The 100% unverifiable ES&S iVotronic system has failed in a number of elections nationwide, but is still widely used across the country and slated for use once again in more than a dozen states in next year’s Presidential election.
The Venango study, which we first reported on in early October as it began, came about after worries arose during a 2008 election when the ES&S system reported that some county candidates “had zero votes”, as the county’s Republican Board of Elections chair, Craig Adams recently told us while we were guest hosting the nationally syndicated Mike Malloy Show.
Confidence in the system flagged once again, more recently, according to VotePA.usfounder Marybeth Kuznik, after “numerous reports of vote-flipping, candidates missing from screens, write-ins missing, and high undervote rates” in the Republican-leaning county’s May 17 primary.
The county Board of Elections, currently comprised of two Republicans and one Democrat, beg to differ with the ES&S claim that the county is in violation of their contractual agreements. The claim is “disingenuous at best,” according to a legal memorandum obtained by The BRAD BLOG, from the Board’s counsel. We’ve also obtained and reviewed ES&S’ letters to the county and the county’s agreement with the two independent computer analysts. The documents appear to back up the Venango attorney’s assessment…
In an October 13th, 2011 letter [PDF] to the Board, ES&S charges that “proprietary” software, “necessary to read in, consolidate and report the results of the May 17, 2011 election” was given to the two computers analysts, leading the county to “inadvertently violate…the terms of its Agreement…with ES&S.”
If that software is “necessary” for use in examining the results of the election, one wonders on what grounds ES&S could object to independent analysts using it for that express purpose. But more on that in a moment.
The company’s letter, written by Associate General Counsel Timothy J. Hallett, goes on to claim that the state’s Purchase Order Form and the Voting System Agreement “entered into by ES&S and the County dated March 22, 2006…agreed to certain terms respecting its use of the ES&S Software.”
“Specifically,” Hallett writes, “the County agreed that it would not cause or permit any use, display, loan, publication, transfer of possession, sublicense or other other dissemination of the ES&S Software or documentation, in whole or in part, to any third party without the prior written consent of ES&S.”
The letter goes on to claim that “ES&S did not provide its consent for the ES&S Software to be copied and disseminated to the third party Computer Scientists” and that the county “was not authorized” to provide them with the software.
That, however, appears to be a change in position from a letter sent just weeks earlier, also written by Hallett.

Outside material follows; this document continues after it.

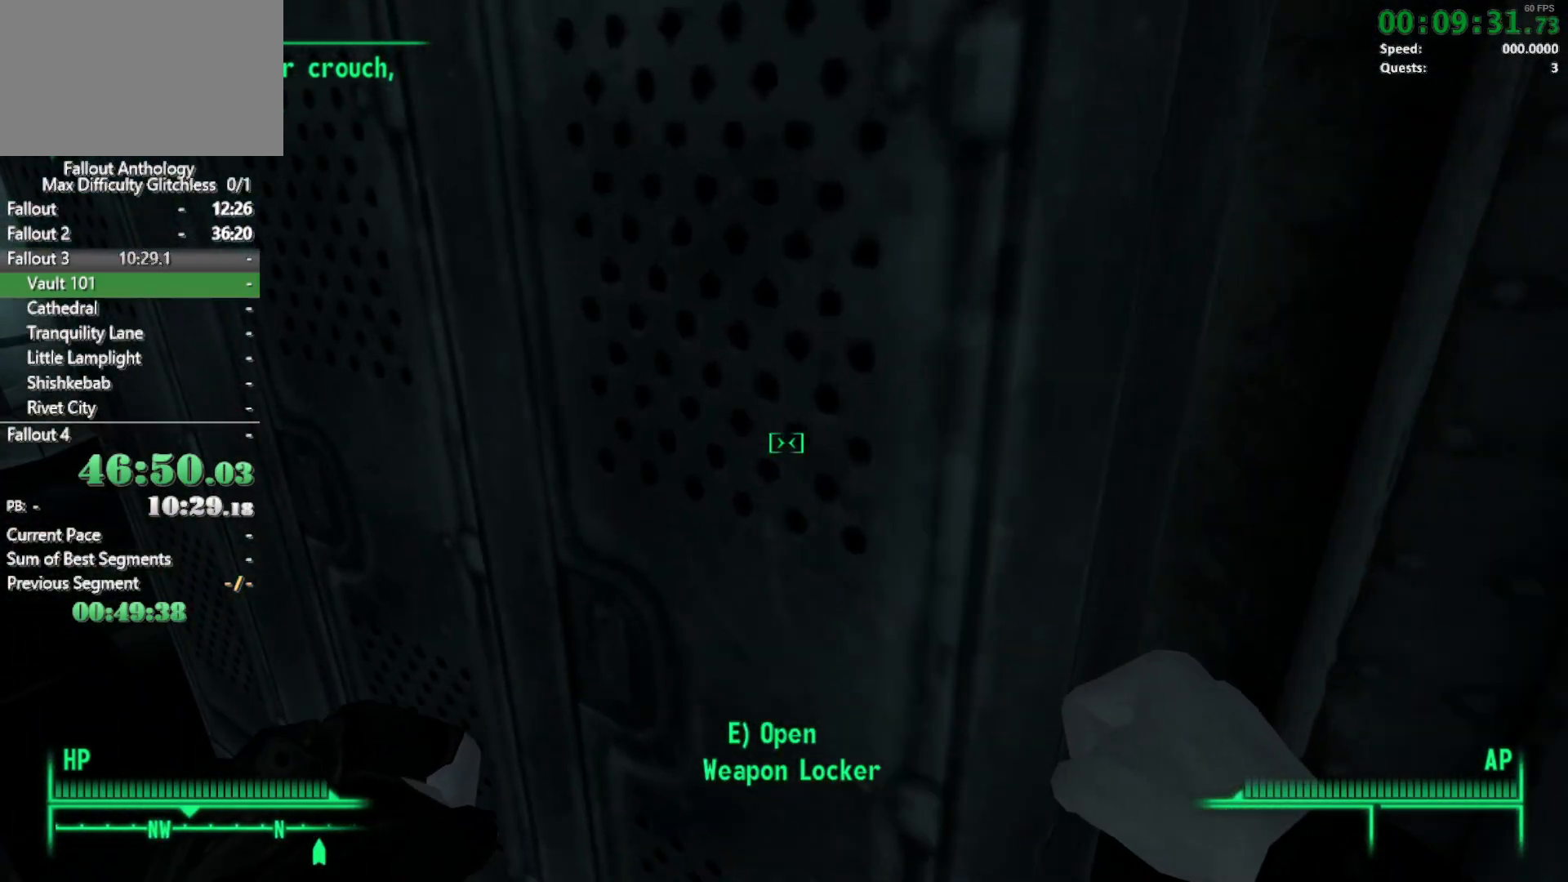
{"keys": [], "mouse": [], "events": [[17, "a", "down"], [200, "a", "up"]]}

The audit, being carried out by the two Carnegie Mellon computer scientists, Greg Kesden and David Eckhardt, has been under way since late September, when the computer hard drives were copied in whole for the analysts to use in carrying out their study. The examination finally began after several “months of legal wrangling,” according to Kuznik and Adams, between county officials opposed to the audit, and the Board of Elections and local Election Integrity advocates troubled by the unexplained anomalies and reports of physical failures in several recent elections.
ES&S, however, had full knowledge that the audit was to begin in late September, following several months of preparation during which the company was kept apprised of the negotiations and other plans.
In a September 22, 2011 letter [PDF], also written by Hallett just days before the audit officially began (and CC’d to top company officials including its CEO Todd Urosevich), the company acknowledged that the county was “free to conduct any such independent audits they deem necessary with respect to ES&S’ voting system used by the County.”